Mistakes, but no political bias in FBI probe of Trump campaign: watchdog

By Sarah N. Lynch, Andy Sullivan and Mark Hosenball

WASHINGTON (Reuters) – The U.S. Justice Department’s internal watchdog said on Monday that it found numerous errors but no evidence of political bias by the FBI when it opened an investigation into contacts between Donald Trump’s presidential campaign and Russia in 2016.

The report by Inspector General Michael Horowitz gave ammunition to both Trump’s supporters and his Democratic critics in the debate about the legitimacy of an investigation that clouded the first two years of his presidency.

It will not be the last word on the subject.

Federal prosecutor John Durham, who is running a separate criminal investigation on the origins of the Russia probe, said he did not agree with some of the report’s conclusions.

Horowitz found that the FBI had a legal “authorized purpose” to ask for court approval to begin surveillance of Carter Page, a former Trump campaign adviser.

But he also found a total of 17 “basic and fundamental” errors and omissions in its applications to the Foreign Intelligence Surveillance Court (FISA) that made the case appear stronger than it was.

For example, the FBI continued to rely on information assembled by a former British intelligence officer named Christopher Steele in its warrant applications even after one of Steele’s sources told the agency that his statements had been mischaracterized or exaggerated.

Senate Judiciary Committee Chairman Lindsey Graham, a Republican, said that effectively turned the investigation into a “criminal enterprise” to defraud the court and violate Page’s rights.

“I don’t fault anybody for looking into allegations like this.
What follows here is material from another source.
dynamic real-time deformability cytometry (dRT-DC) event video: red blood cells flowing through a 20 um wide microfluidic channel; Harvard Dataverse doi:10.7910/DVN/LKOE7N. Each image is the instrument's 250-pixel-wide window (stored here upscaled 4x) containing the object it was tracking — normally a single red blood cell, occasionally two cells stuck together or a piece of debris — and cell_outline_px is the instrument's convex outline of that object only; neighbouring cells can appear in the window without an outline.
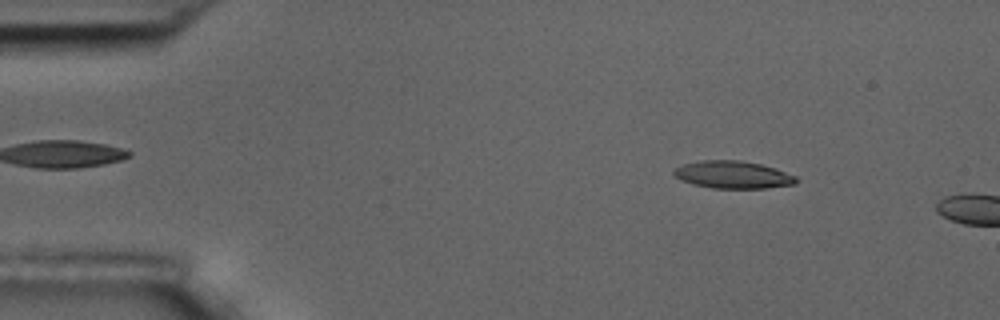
{"species": "common noctule bat (a hibernating species)", "species_latin": "Nyctalus noctula", "temperature_condition": "room temperature", "stored_images_in_passage": 3, "camera_frame_rate_fps": 3000, "um_per_image_px": 0.085, "animal": {"sex": "male", "body_mass_g": 17.5, "forearm_length_mm": 52.3}, "frame": {"image": 1, "passage_image": 2, "time_ms": 1.0, "image_size_px": [1000, 320], "cell_outline_px": [[800, 180], [796, 184], [768, 188], [712, 188], [692, 184], [680, 180], [672, 172], [676, 168], [684, 164], [700, 160], [740, 160], [760, 164], [796, 176]], "centroid_in_image_um": [62.3, 14.86], "position_along_channel_um": 22.7, "area_um2": 19.54}}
I do fault them for lying and misrepresenting to the court,” said Graham, who will hold a hearing on Wednesday examining the report’s findings.

The report also singled out an FBI lawyer for altering an email in a renewal of the warrant application to claim that Page was not a source for another U.S. government agency, when in fact he did work from 2008 to 2013 with another agency that was not identified in the report. The lawyer, identified by Republicans as Kevin Clinesmith, did not respond to a request for comment.

Democrats said the report showed that there was no basis for Trump’s repeated charges that the FBI was trying to undermine his chances of winning the White House.

“This report conclusively debunks the baseless conspiracy that the investigations into Mr. Trump’s campaign and its ties to Russia originated with political bias,” Senate Democratic Leader Chuck Schumer said at a news conference.

Trump called the investigation a witch hunt and assailed FBI leaders and career staffers who worked on it.

“This was an attempted overthrow and a lot of people were in on it, and they got caught,” Trump told reporters at the White House.

The FBI investigation was taken over in May 2017 by former FBI chief Robert Mueller after Trump fired James Comey as the agency’s director.

“Those who attacked the FBI for two years should admit they were wrong,” Comey said in a Washington Post op-ed.

Mueller’s 22-month special counsel investigation detailed a Russian campaign of hacking and propaganda to sow discord in the United States and help Trump defeat Democratic presidential candidate Hillary Clinton. Mueller documented numerous contacts between Trump campaign figures and Moscow but found insufficient evidence of a criminal conspiracy.

Attorney General William Barr, who ordered the Durham investigation, said the report showed that the FBI launched its investigation “on the thinnest of suspicions.”

FBI Director Christopher Wray said he had ordered dozens of revisions to fix problems highlighted in the report, such as changes to warrant applications and methods for dealing with informants. The FBI would review the conduct of employees mentioned in the report, he said.

Horowitz said his office on Monday began a new review to further scrutinize the FBI’s compliance with its own fact-checking policies used to get applications to surveil U.S. persons in counterterrorism investigations, as well as counterintelligence probes.